Dataset excerpts
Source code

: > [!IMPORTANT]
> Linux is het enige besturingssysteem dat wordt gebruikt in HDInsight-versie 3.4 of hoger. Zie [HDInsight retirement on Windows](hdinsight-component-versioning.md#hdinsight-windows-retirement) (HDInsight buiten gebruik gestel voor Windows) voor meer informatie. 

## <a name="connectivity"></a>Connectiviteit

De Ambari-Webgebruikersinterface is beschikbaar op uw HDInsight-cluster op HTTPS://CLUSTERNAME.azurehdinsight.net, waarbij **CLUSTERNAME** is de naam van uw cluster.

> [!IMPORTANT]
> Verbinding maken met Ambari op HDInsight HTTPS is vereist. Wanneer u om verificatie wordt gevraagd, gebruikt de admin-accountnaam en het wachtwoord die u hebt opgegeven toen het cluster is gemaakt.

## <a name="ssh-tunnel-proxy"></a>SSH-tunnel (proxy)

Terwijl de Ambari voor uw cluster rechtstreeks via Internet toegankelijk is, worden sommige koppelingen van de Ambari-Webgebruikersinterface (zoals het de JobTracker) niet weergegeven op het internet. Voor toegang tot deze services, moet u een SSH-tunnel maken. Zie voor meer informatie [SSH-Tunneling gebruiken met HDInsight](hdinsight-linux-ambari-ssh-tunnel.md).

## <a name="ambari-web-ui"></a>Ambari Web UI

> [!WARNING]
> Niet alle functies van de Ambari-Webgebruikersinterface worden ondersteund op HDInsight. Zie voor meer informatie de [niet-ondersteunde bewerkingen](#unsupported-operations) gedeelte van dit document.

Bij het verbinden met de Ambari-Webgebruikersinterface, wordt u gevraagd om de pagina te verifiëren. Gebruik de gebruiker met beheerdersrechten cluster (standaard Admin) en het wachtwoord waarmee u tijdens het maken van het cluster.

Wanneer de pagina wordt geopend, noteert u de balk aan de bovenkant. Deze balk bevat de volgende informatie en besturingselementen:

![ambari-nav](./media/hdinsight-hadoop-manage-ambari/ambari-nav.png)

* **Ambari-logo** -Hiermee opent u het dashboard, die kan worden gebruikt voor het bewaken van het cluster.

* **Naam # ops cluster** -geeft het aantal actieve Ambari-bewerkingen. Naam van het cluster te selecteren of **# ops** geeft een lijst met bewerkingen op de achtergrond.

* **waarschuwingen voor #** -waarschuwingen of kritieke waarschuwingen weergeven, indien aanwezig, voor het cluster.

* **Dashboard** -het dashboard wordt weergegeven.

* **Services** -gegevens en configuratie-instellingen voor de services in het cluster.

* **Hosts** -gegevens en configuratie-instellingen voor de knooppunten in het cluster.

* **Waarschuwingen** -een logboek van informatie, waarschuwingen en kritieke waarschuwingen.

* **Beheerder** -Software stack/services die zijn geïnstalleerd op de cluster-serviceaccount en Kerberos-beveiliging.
==
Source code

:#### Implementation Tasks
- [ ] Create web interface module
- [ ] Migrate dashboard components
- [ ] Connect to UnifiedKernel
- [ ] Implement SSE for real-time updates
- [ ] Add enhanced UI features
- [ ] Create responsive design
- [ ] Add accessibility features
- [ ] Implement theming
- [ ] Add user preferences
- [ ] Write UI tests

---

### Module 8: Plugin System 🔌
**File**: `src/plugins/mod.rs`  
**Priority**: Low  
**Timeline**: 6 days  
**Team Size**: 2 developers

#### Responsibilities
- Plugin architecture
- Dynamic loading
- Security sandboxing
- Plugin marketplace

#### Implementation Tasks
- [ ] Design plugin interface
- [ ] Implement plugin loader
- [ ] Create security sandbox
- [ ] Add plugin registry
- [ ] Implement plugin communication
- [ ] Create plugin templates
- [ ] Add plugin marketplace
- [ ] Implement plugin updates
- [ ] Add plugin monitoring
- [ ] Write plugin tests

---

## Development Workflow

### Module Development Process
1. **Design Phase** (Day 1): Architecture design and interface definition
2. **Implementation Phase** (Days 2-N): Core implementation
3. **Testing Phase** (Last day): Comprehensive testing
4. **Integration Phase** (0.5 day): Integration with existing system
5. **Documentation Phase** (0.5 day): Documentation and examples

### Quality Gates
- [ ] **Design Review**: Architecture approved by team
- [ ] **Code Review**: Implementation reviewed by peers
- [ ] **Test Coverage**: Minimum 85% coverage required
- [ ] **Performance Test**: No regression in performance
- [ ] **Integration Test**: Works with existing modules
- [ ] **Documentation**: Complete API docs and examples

Description of the task
Looking at the data above, write out exactly the lines that start at the one containing "- [ ] **Performance" and end at the one containing "- [ ] **Documentation**: Complete"; include both and nothing beyond.

Exercise output
- [ ] **Performance Test**: No regression in performance
- [ ] **Integration Test**: Works with existing modules
- [ ] **Documentation**: Complete API docs and examples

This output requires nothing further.